GPS Shoes For Alzheimer's Patients
A shoe-maker, Aetrex Worldwide, and GTX Corp, a company that makes miniaturized Global Positioning Satellite tracking and location-transmitting devices, are teaming up to make shoes for people suffering from Alzheimer's Disease. "The technology will provide the location of the individual wearing the shoes within 9m (30 feet), anywhere on the planet. Sixty per cent of individuals afflicted with Alzheimer's Disease will be involved in a 'critical wandering incident' at least once during the progression of the disease — many more than once," said Andrew Carle, an assistant professor at George Mason University who served as an advisor on the project. Not only will this technology allow a caretaker to find a loved one with a click of a mouse, but the shoes are more humanizing than a bell hung around the neck.
GPS shoes could track... anyone wearing the shoes. Wandering children, suspicious spouses, prisoners, whomever you want.

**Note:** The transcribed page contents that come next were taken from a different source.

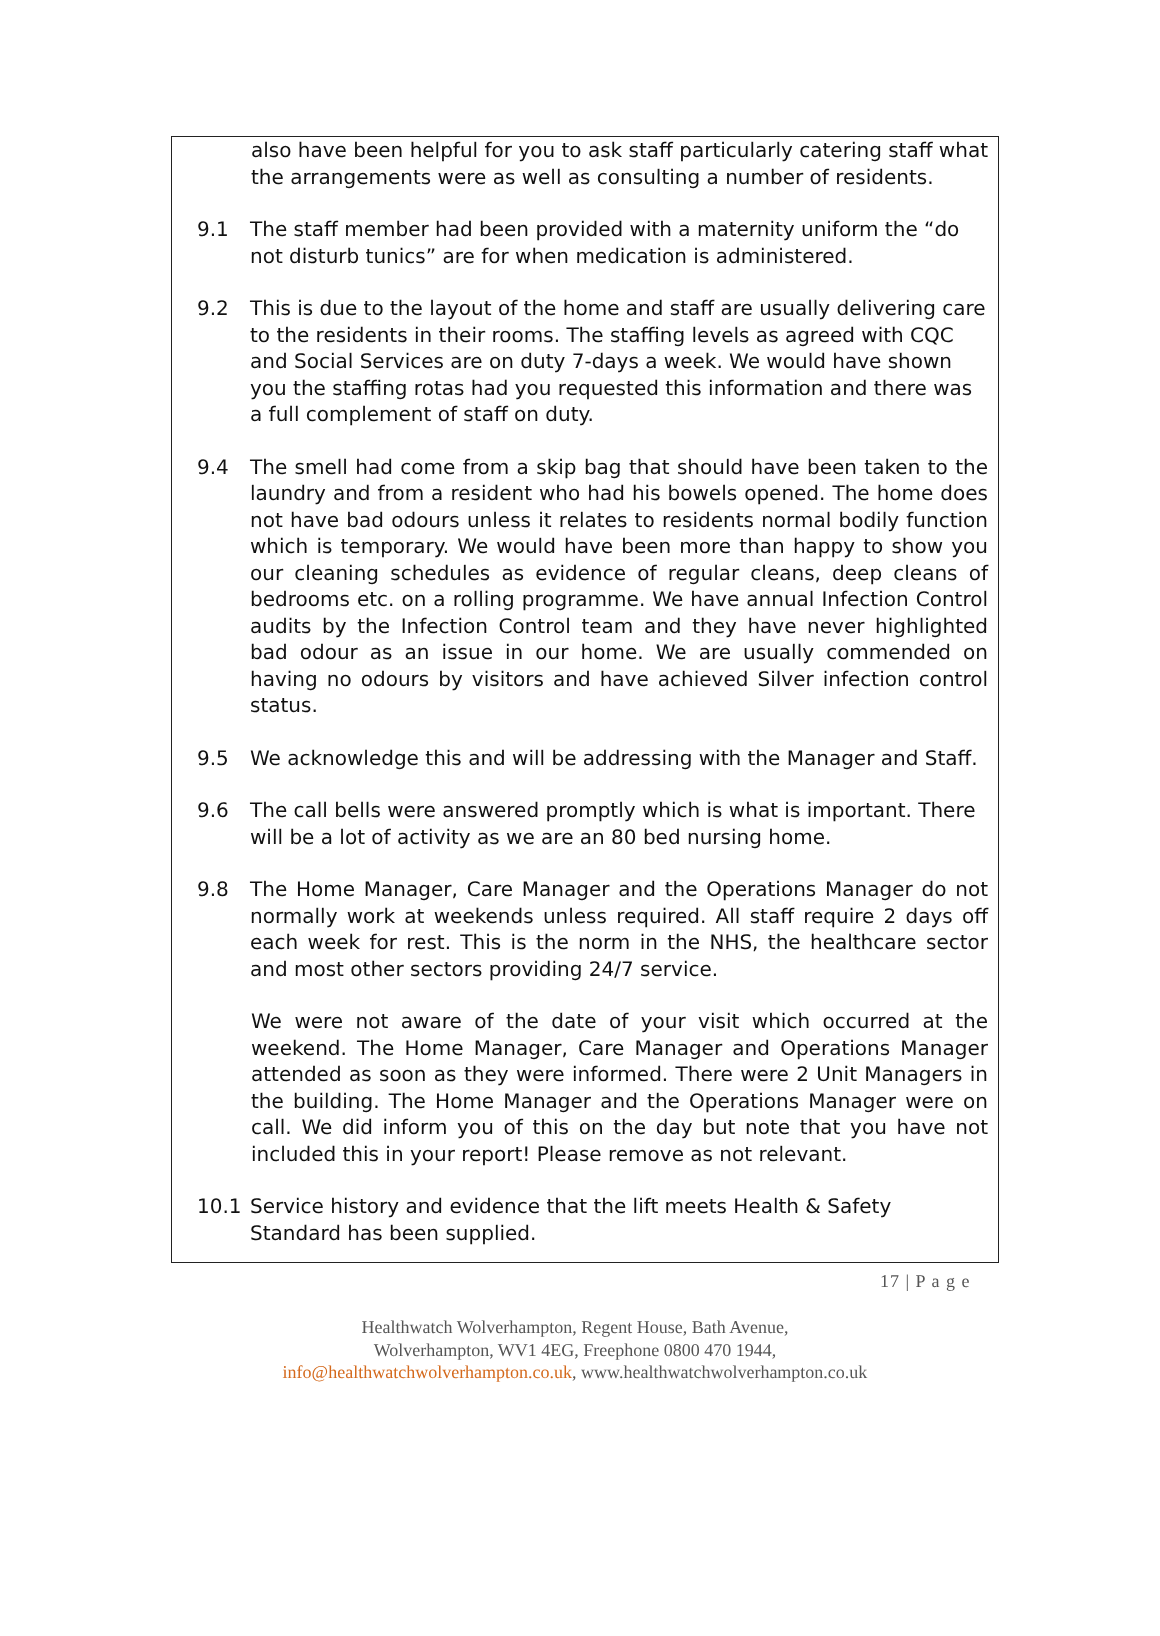also have been helpful for you to ask staff particularly catering staff what the arrangements were as well as consulting a number of residents.
9.1 The staff member had been provided with a maternity uniform the “do not disturb tunics” are for when medication is administered.
9.2 This is due to the layout of the home and staff are usually delivering care to the residents in their rooms. The staffing levels as agreed with CQC and Social Services are on duty 7-days a week. We would have shown you the staffing rotas had you requested this information and there was a full complement of staff on duty.
9.4 The smell had come from a skip bag that should have been taken to the laundry and from a resident who had his bowels opened. The home does not have bad odours unless it relates to residents normal bodily function which is temporary. We would have been more than happy to show you our cleaning schedules as evidence of regular cleans, deep cleans of bedrooms etc. on a rolling programme. We have annual Infection Control audits by the Infection Control team and they have never highlighted bad odour as an issue in our home. We are usually commended on having no odours by visitors and have achieved Silver infection control status.
9.5 We acknowledge this and will be addressing with the Manager and Staff.
9.6 The call bells were answered promptly which is what is important. There will be a lot of activity as we are an 80 bed nursing home.
9.8 The Home Manager, Care Manager and the Operations Manager do not normally work at weekends unless required. All staff require 2 days off each week for rest. This is the norm in the NHS, the healthcare sector and most other sectors providing 24/7 service.
We were not aware of the date of your visit which occurred at the weekend. The Home Manager, Care Manager and Operations Manager attended as soon as they were informed. There were 2 Unit Managers in the building. The Home Manager and the Operations Manager were on call. We did inform you of this on the day but note that you have not included this in your report! Please remove as not relevant.
10.1 Service history and evidence that the lift meets Health & Safety Standard has been supplied.
17 | P a g e
Healthwatch Wolverhampton, Regent House, Bath Avenue,
Wolverhampton, WV1 4EG, Freephone 0800 470 1944,
info@healthwatchwolverhampton.co.uk, www.healthwatchwolverhampton.co.uk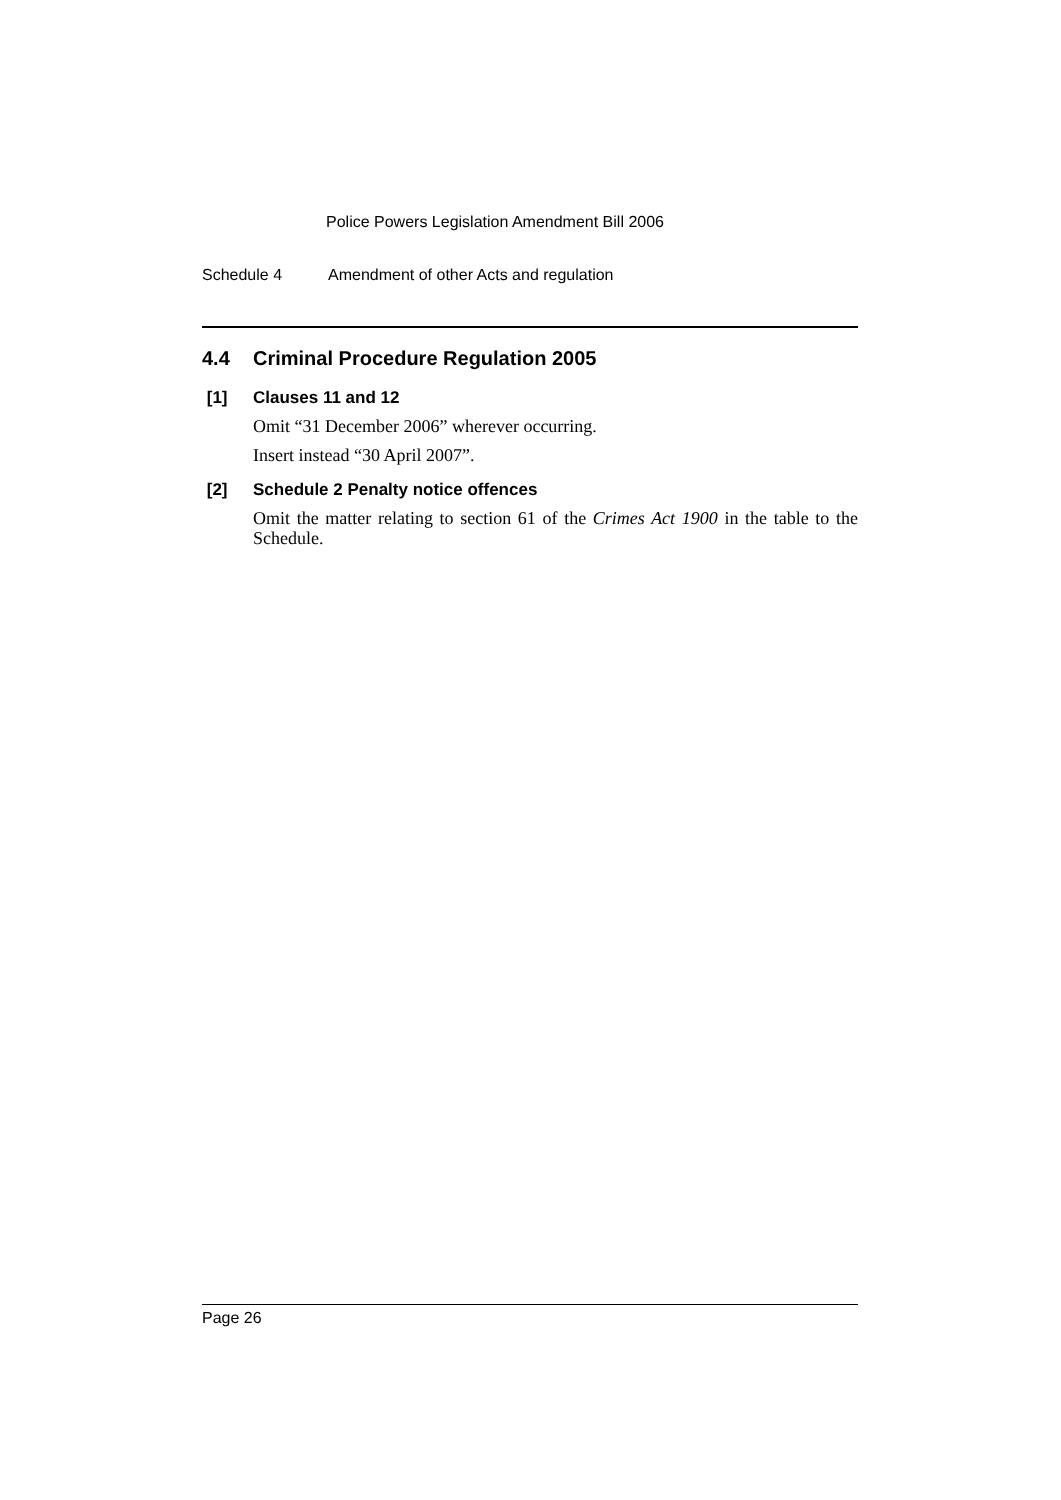Police Powers Legislation Amendment Bill 2006
Schedule 4 Amendment of other Acts and regulation
4.4 Criminal Procedure Regulation 2005
[1] Clauses 11 and 12
Omit “31 December 2006” wherever occurring.
Insert instead “30 April 2007”.
[2] Schedule 2 Penalty notice offences
Omit the matter relating to section 61 of the Crimes Act 1900 in the table to the Schedule.
Page 26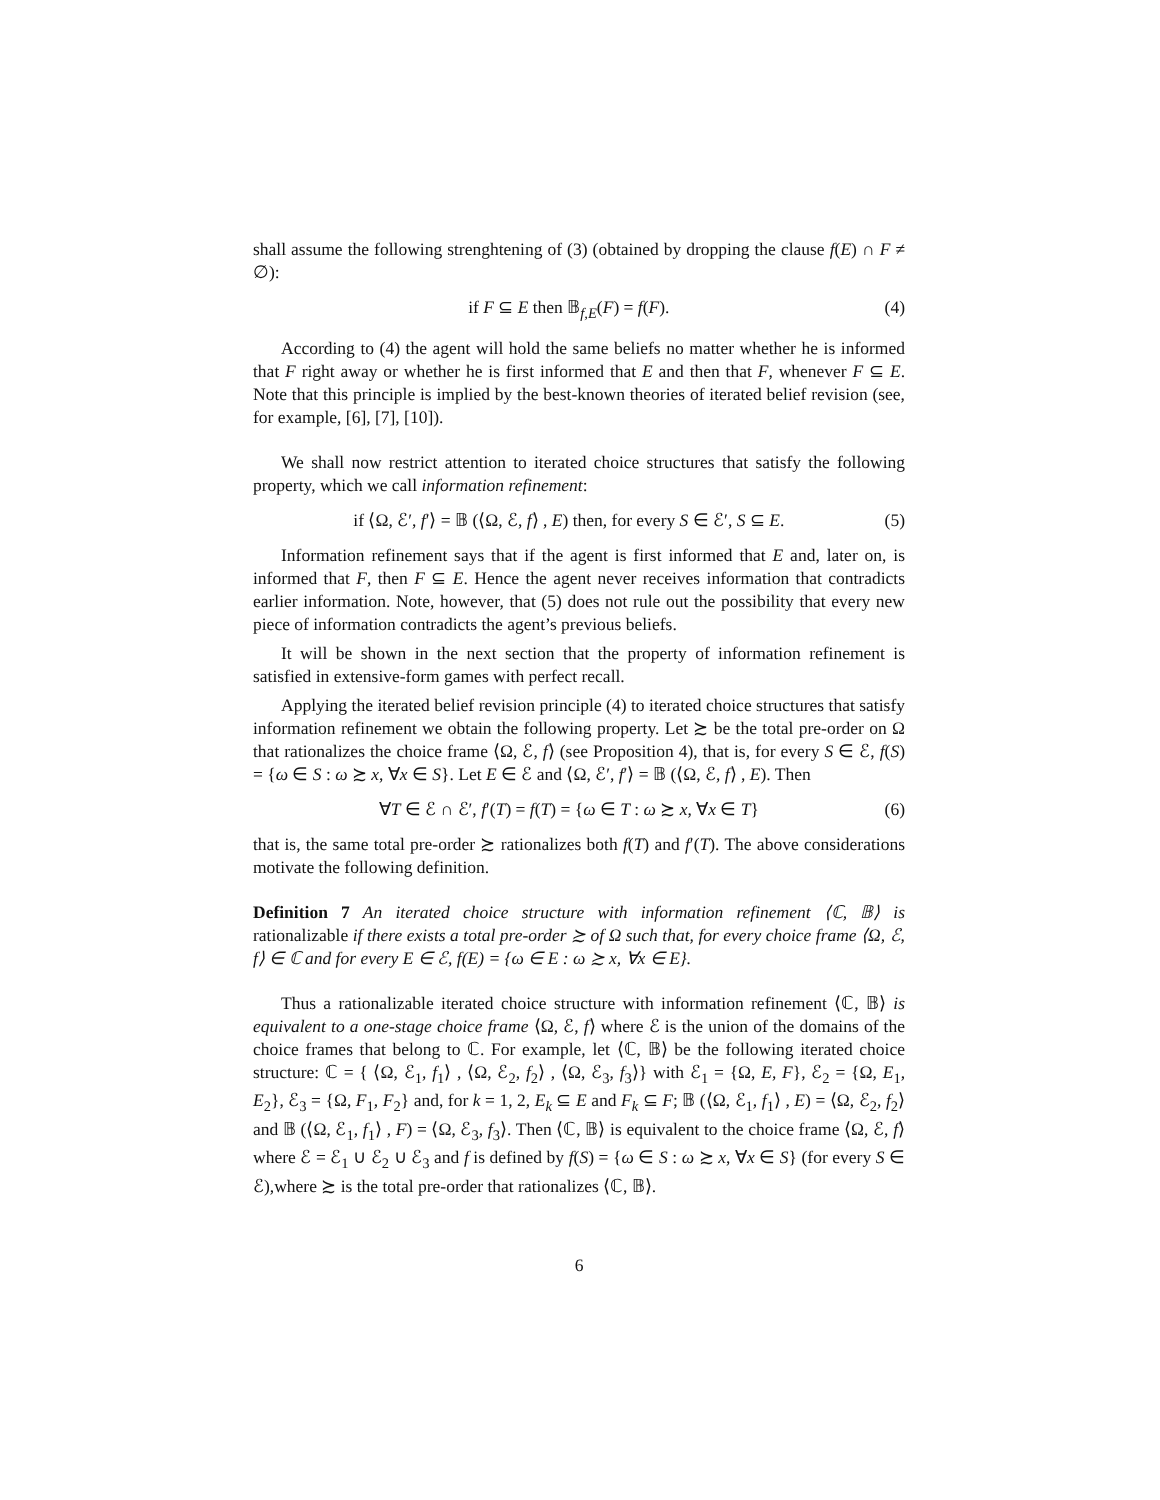shall assume the following strenghtening of (3) (obtained by dropping the clause f(E) ∩ F ≠ ∅):
if F ⊆ E then 𝔹<sub>f,E</sub>(F) = f(F). (4)
According to (4) the agent will hold the same beliefs no matter whether he is informed that F right away or whether he is first informed that E and then that F, whenever F ⊆ E. Note that this principle is implied by the best-known theories of iterated belief revision (see, for example, [6], [7], [10]).
We shall now restrict attention to iterated choice structures that satisfy the following property, which we call information refinement:
if ⟨Ω, ℰ′, f′⟩ = 𝔹 (⟨Ω, ℰ, f⟩ , E) then, for every S ∈ ℰ′, S ⊆ E. (5)
Information refinement says that if the agent is first informed that E and, later on, is informed that F, then F ⊆ E. Hence the agent never receives information that contradicts earlier information. Note, however, that (5) does not rule out the possibility that every new piece of information contradicts the agent’s previous beliefs.
It will be shown in the next section that the property of information refinement is satisfied in extensive-form games with perfect recall.
Applying the iterated belief revision principle (4) to iterated choice structures that satisfy information refinement we obtain the following property. Let ≿ be the total pre-order on Ω that rationalizes the choice frame ⟨Ω, ℰ, f⟩ (see Proposition 4), that is, for every S ∈ ℰ, f(S) = {ω ∈ S : ω ≿ x, ∀x ∈ S}. Let E ∈ ℰ and ⟨Ω, ℰ′, f′⟩ = 𝔹 (⟨Ω, ℰ, f⟩ , E). Then
∀T ∈ ℰ ∩ ℰ′, f′(T) = f(T) = {ω ∈ T : ω ≿ x, ∀x ∈ T} (6)
that is, the same total pre-order ≿ rationalizes both f(T) and f′(T). The above considerations motivate the following definition.
Definition 7 An iterated choice structure with information refinement ⟨ℂ, 𝔹⟩ is rationalizable if there exists a total pre-order ≿ of Ω such that, for every choice frame ⟨Ω, ℰ, f⟩ ∈ ℂ and for every E ∈ ℰ, f(E) = {ω ∈ E : ω ≿ x, ∀x ∈ E}.
Thus a rationalizable iterated choice structure with information refinement ⟨ℂ, 𝔹⟩ is equivalent to a one-stage choice frame ⟨Ω, ℰ, f⟩ where ℰ is the union of the domains of the choice frames that belong to ℂ. For example, let ⟨ℂ, 𝔹⟩ be the following iterated choice structure: ℂ = { ⟨Ω, ℰ<sub>1</sub>, f<sub>1</sub>⟩ , ⟨Ω, ℰ<sub>2</sub>, f<sub>2</sub>⟩ , ⟨Ω, ℰ<sub>3</sub>, f<sub>3</sub>⟩} with ℰ<sub>1</sub> = {Ω, E, F}, ℰ<sub>2</sub> = {Ω, E<sub>1</sub>, E<sub>2</sub>}, ℰ<sub>3</sub> = {Ω, F<sub>1</sub>, F<sub>2</sub>} and, for k = 1, 2, E<sub>k</sub> ⊆ E and F<sub>k</sub> ⊆ F; 𝔹 (⟨Ω, ℰ<sub>1</sub>, f<sub>1</sub>⟩ , E) = ⟨Ω, ℰ<sub>2</sub>, f<sub>2</sub>⟩ and 𝔹 (⟨Ω, ℰ<sub>1</sub>, f<sub>1</sub>⟩ , F) = ⟨Ω, ℰ<sub>3</sub>, f<sub>3</sub>⟩. Then ⟨ℂ, 𝔹⟩ is equivalent to the choice frame ⟨Ω, ℰ, f⟩ where ℰ = ℰ<sub>1</sub> ∪ ℰ<sub>2</sub> ∪ ℰ<sub>3</sub> and f is defined by f(S) = {ω ∈ S : ω ≿ x, ∀x ∈ S} (for every S ∈ ℰ),where ≿ is the total pre-order that rationalizes ⟨ℂ, 𝔹⟩.
6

Am I missing something, or is this story less "new tech" and more "we finally found a relatively non-controversial market." Congrats for the shareholders, but hardly newsworthy.
Critical means "Having the Potential to become Disastrous." And when Alzheimer's patients wander, it has just that potential. People who suffer from the condition can become easily lost, confused, and aren't likely to seek out help. In some cases, they can be belligerent, and combative toward people who do want to help. This puts them in direct danger. A humane way of tracking them in the event of these incidents helps empower people, and might allow people to keep lovedones with the condition at home, as opposed to in assisted care where oversight is tighter and they're less liable to wander off and get in this danger. "Critical Wandering Incident" is a good way to describe it, in my opinion.
The technology will provide the location of the individual wearing the shoes within 9m (30 feet), anywhere on the planet.
Just as long as they are not in a tunnel, inside a large building, in a canyon, or have any other obstacles around them that block signal from the GPS or block the signal that this device transmits, of course! Why do marketers continue to insist that GPS is some kind of magic technology that works everywhere, and ignore the limitations of technology? This probably won't even work inside some of the nursing homes where Alzheimer's patients normally reside!
I've abandoned my search for truth; now I'm just looking for some useful delusions.
Not much help for people searching for her is that? Nor is it much help for those who find her since the shoe is an extremely unlikely place to look for a phone number or other form of ID.
If they already need orthopedic shoes, then adding a GPS to them won't increase the cost much.
Ambulatory patients are generally dressed and undressed by the caregiver. The patient has no need to remember to put the shoes on. (At night, when the shoes aren't being worn, a wanderer in night clothes is far more likely to be noticed by security while leaving, or wandering down the street.)